- [Problems to work on]:
**1.** In the blog post on how the Mount Sinai story originated, which book does the author say the quoted biblical text is drawn from?
**2.** Carry on the blog post about the origin and development of the Mount Sinai story, starting after its last sentence.

- [Text segment]:

Wednesday, July 27, 2011

Kuzari Principle Conclusion: How the Sinai Story Originated and Developed


In this post I will fulfill my promise to explain how the Mt. Sinai story originated and developed. In the interest of full disclosure, I must say that I am not a biblical scholar, critic, or historian. If you are reading this post and want to use it in a school paper or cite it as a source...you really should move along. I should be considered a Herbert with an opinion, not a credible source for scholarship.

In previous posts on this topic I have clarified what the story actually is and is not. For instance, we have three different versions of the story from the J source, the E source, and the P source. On the other hand, we have a later commentary and interpretation in the D source (e.g., Deuteronomy 4:9-40). This later text is not a version of the story.

For my purposes, the Sinai story will be what we get in the earliest source, which is J. The verses below are the J source pulled from Exodus 19:
And the Lord said to Moses, "Go to the people and prepare them today and tomorrow, and they shall wash their garments. And they shall be prepared for the third day, for on the third day, the Lord will descend before the eyes of all the people upon Mount Sinai. And you shall set boundaries for the people around, saying, Beware of ascending the mountain or touching its edge; whoever touches the mountain shall surely be put to death.' No hand shall touch it, for he shall be stoned or cast down; whether man or beast, he shall not live. When the ram's horn sounds a long, drawn out blast, they may ascend the mountain."

So Moses descended from the mountain to the people, and he prepared the people, and they washed their garments. He said to the people, "Be ready for three days; do not go near a woman." It came to pass on the third day when it was morning. And the entire Mount Sinai smoked because the Lord had descended upon it in fire, and its smoke ascended like the smoke of the kiln, and the entire mountain quaked violently.

The Lord descended upon Mount Sinai, to the peak of the mountain, and the Lord summoned Moses to the peak of the mountain, and Moses ascended. The Lord said to Moses, "Go down, warn the people lest they break [their formation to go nearer] to the Lord, and many of them will fall. And also, the priests who go near to the Lord shall prepare themselves, lest the Lord wreak destruction upon them." And Moses said to the Lord, "The people cannot ascend to Mount Sinai, for You warned us saying, ‘Set boundaries for the mountain and sanctify it.'" But the Lord said to him, "Go, descend, and [then] you shall ascend, and Aaron with you, but the priests and the populace shall not break [their formation] to ascend to the Lord, lest He wreak destruction upon them."

So Moses went down to the people and said [this] to them.
As before, I am using text drawn from Richard Elliott Friedman’s The Bible with Sources Revealed. The main question before us is how the story began. We have several possible answers to consider:

1. The story is one-hundred-percent literally true. This answer is unrealistic because in the text of the story, the narrator presumes to know the actions and statements of both YHWH and Moses. The plain presentation of the content provides no reason to think that either YHWH or Moses is speaking in the third-person about himself. Instead, we have an unidentified and unknown storyteller relating events, actions, and speech--this is a very common mode of storytelling! The implication that YHWH was somehow directly responsible for the smoke and fire on Sinai is unsupportable.

- [Supplied records]:
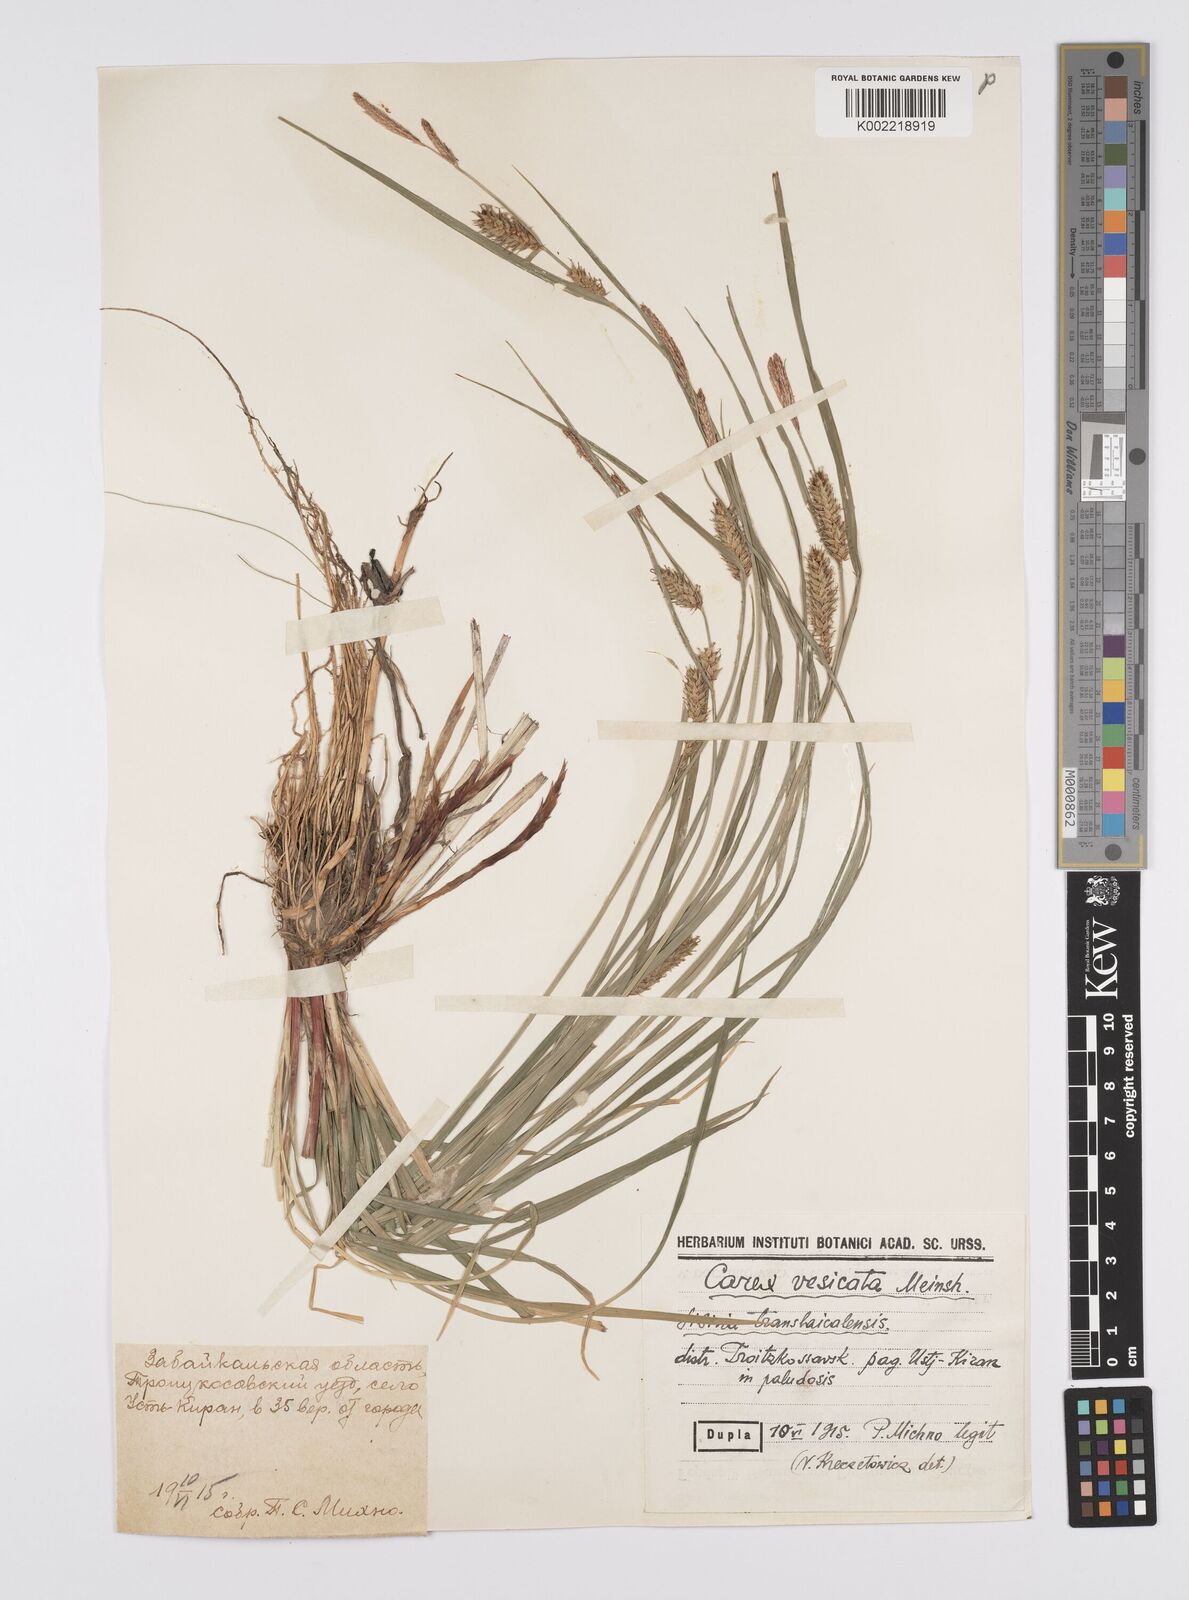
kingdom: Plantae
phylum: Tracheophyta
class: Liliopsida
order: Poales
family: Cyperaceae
---
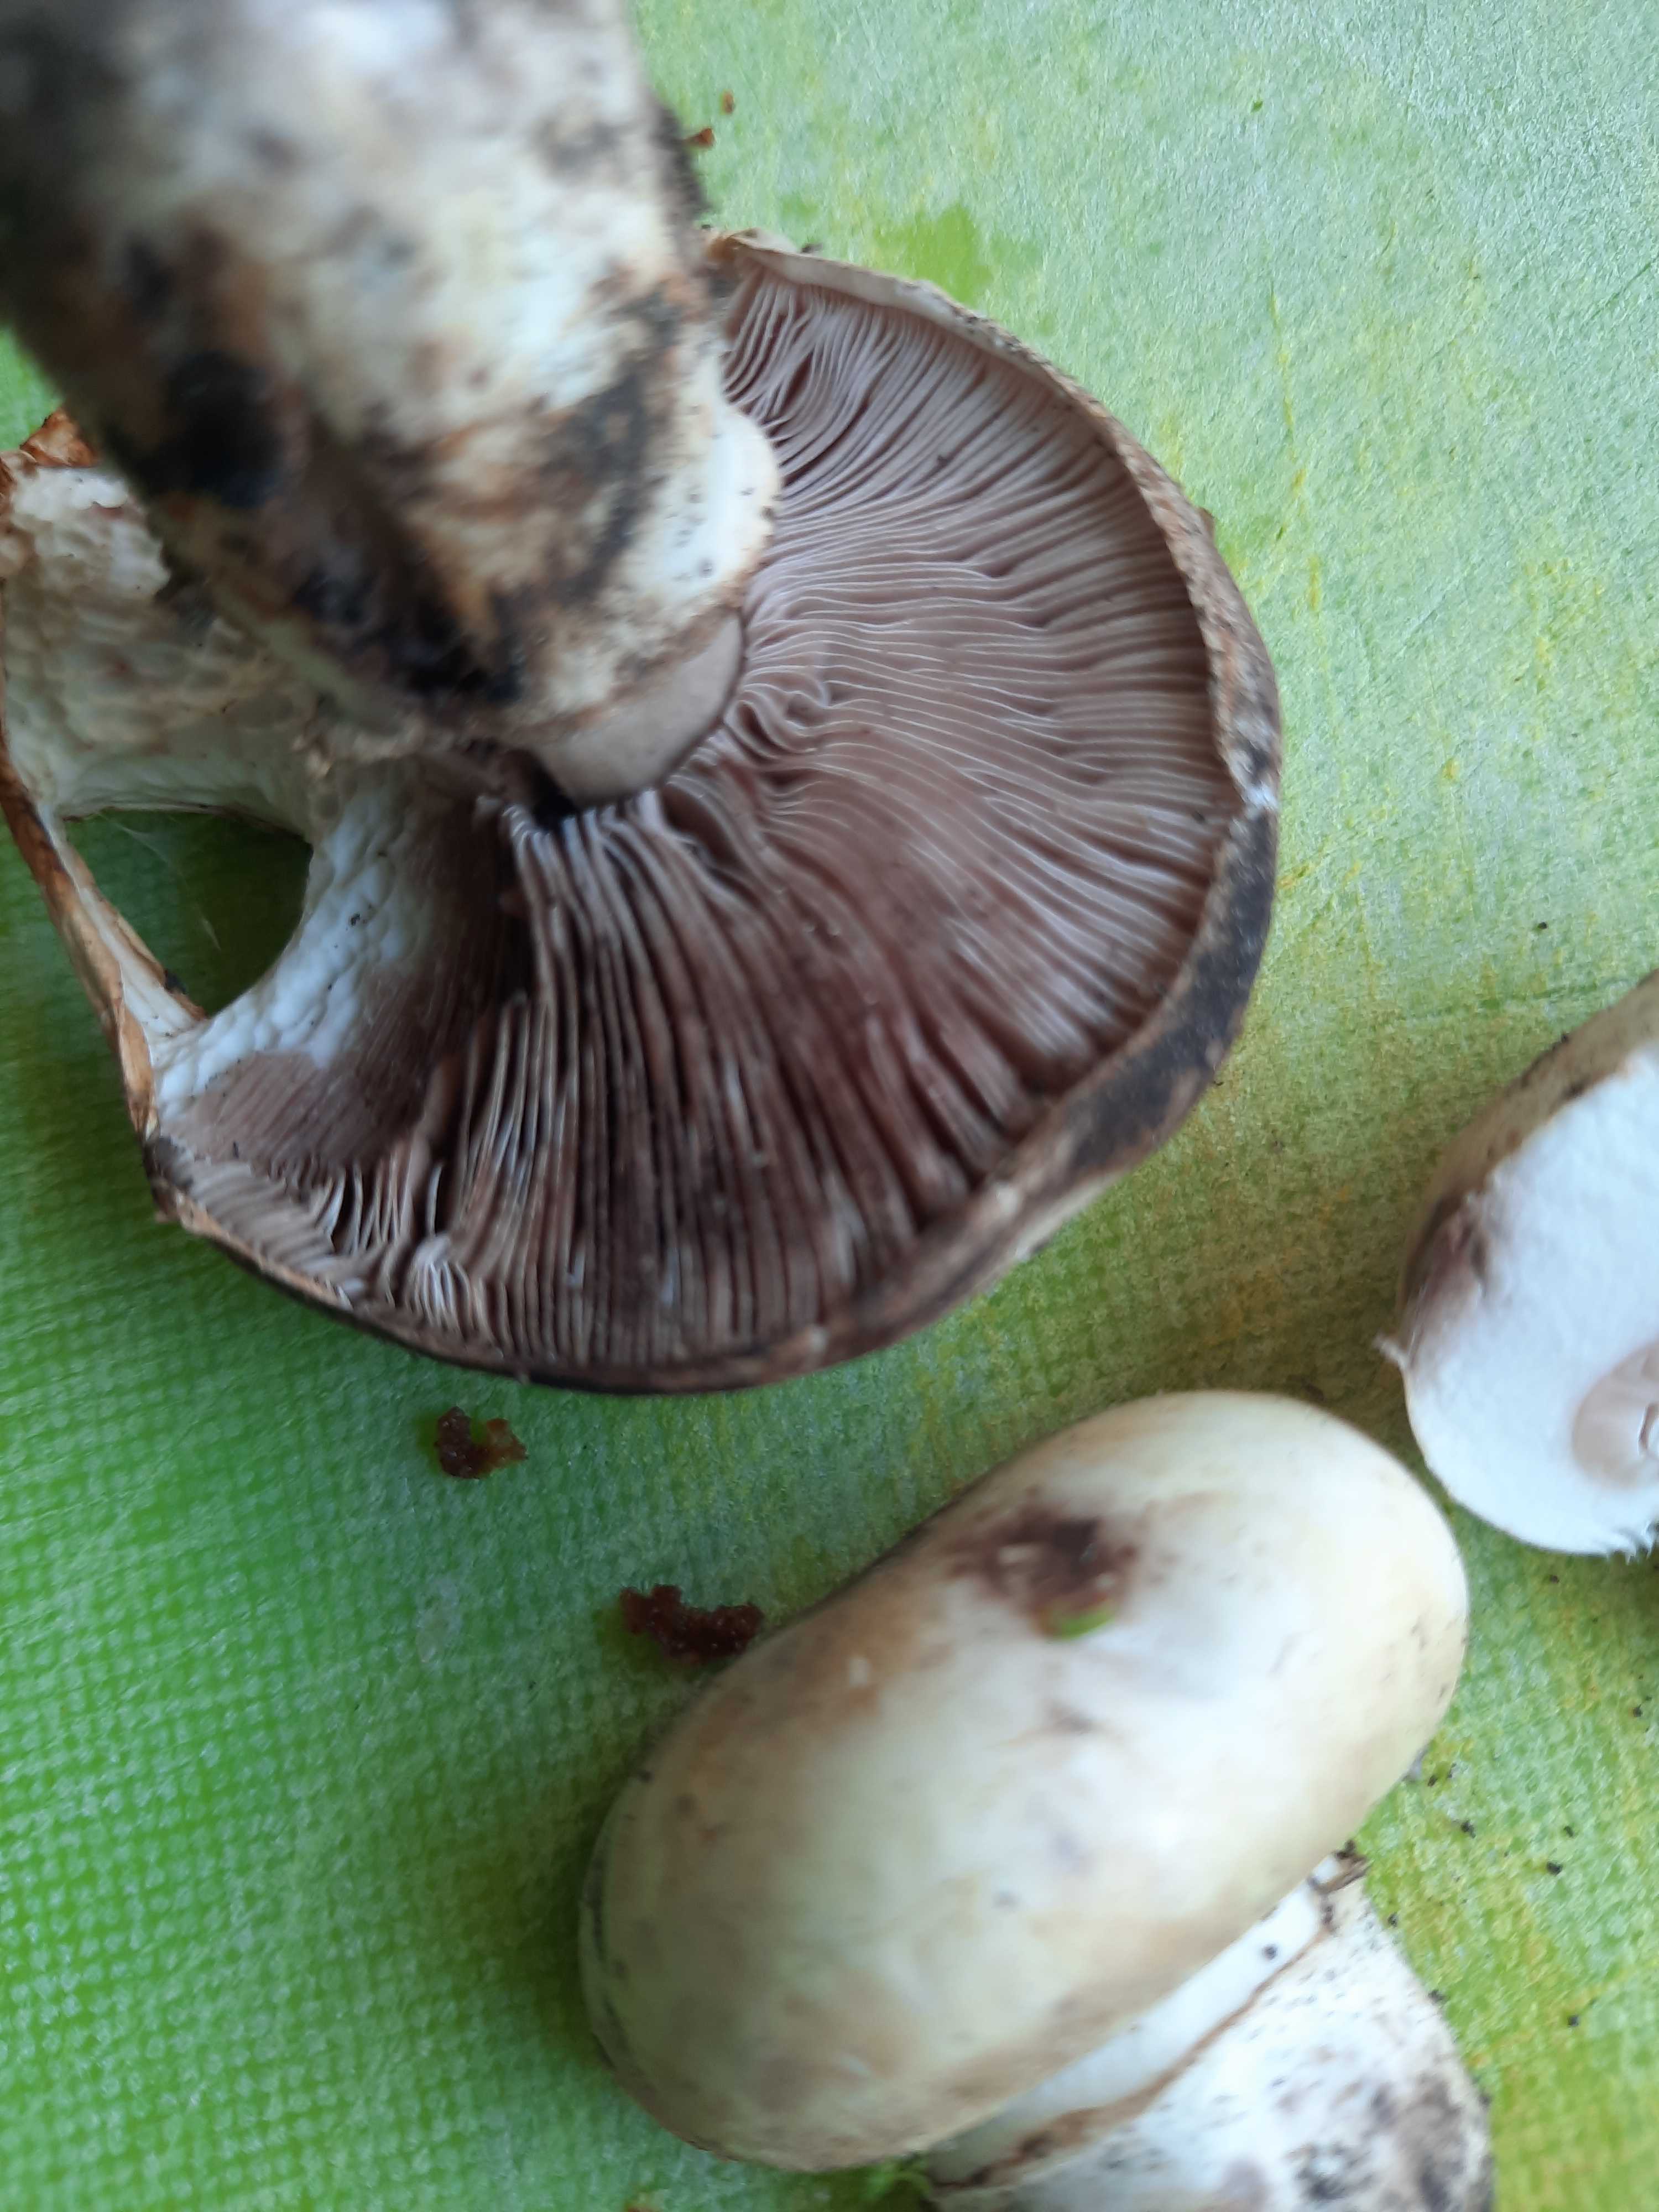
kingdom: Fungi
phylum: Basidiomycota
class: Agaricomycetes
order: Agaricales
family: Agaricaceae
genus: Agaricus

- [Answers]:
**1.** Richard Elliott Friedman's The Bible with Sources Revealed.

**2.**
2. The story is partially true and partially embellished. This option is more plausible than #1. Could there have been a Moses-like leader and a gathering of people around a smoking mountain? Yes, certainly this is a possible scenario. This is the legend option. In this case, however, we have no information to tell us definitively how close the story is to the true part. That is, we don’t know how much is factual, and we don’t know the distance in time between the real events and the story.

3. The story is completely fabricated.
This option is plausible, as fabricated stories are a particularly human pastime. Today, no one thinks the movie Independence Day is based on real events and people, even though it mentions real places, real occupations (such as President of the United States), realistic scenarios (sometimes), and so forth. No one requires a real Harry Potter or Hogwarts. So why should we doubt that ancient people could want and could create fictional stories? The story could have served a didactic function (explaining why we observe the laws taught by Moses and his heirs), an entertainment function (titillating with fire and smoke on a desert mountain – ooh!), or both.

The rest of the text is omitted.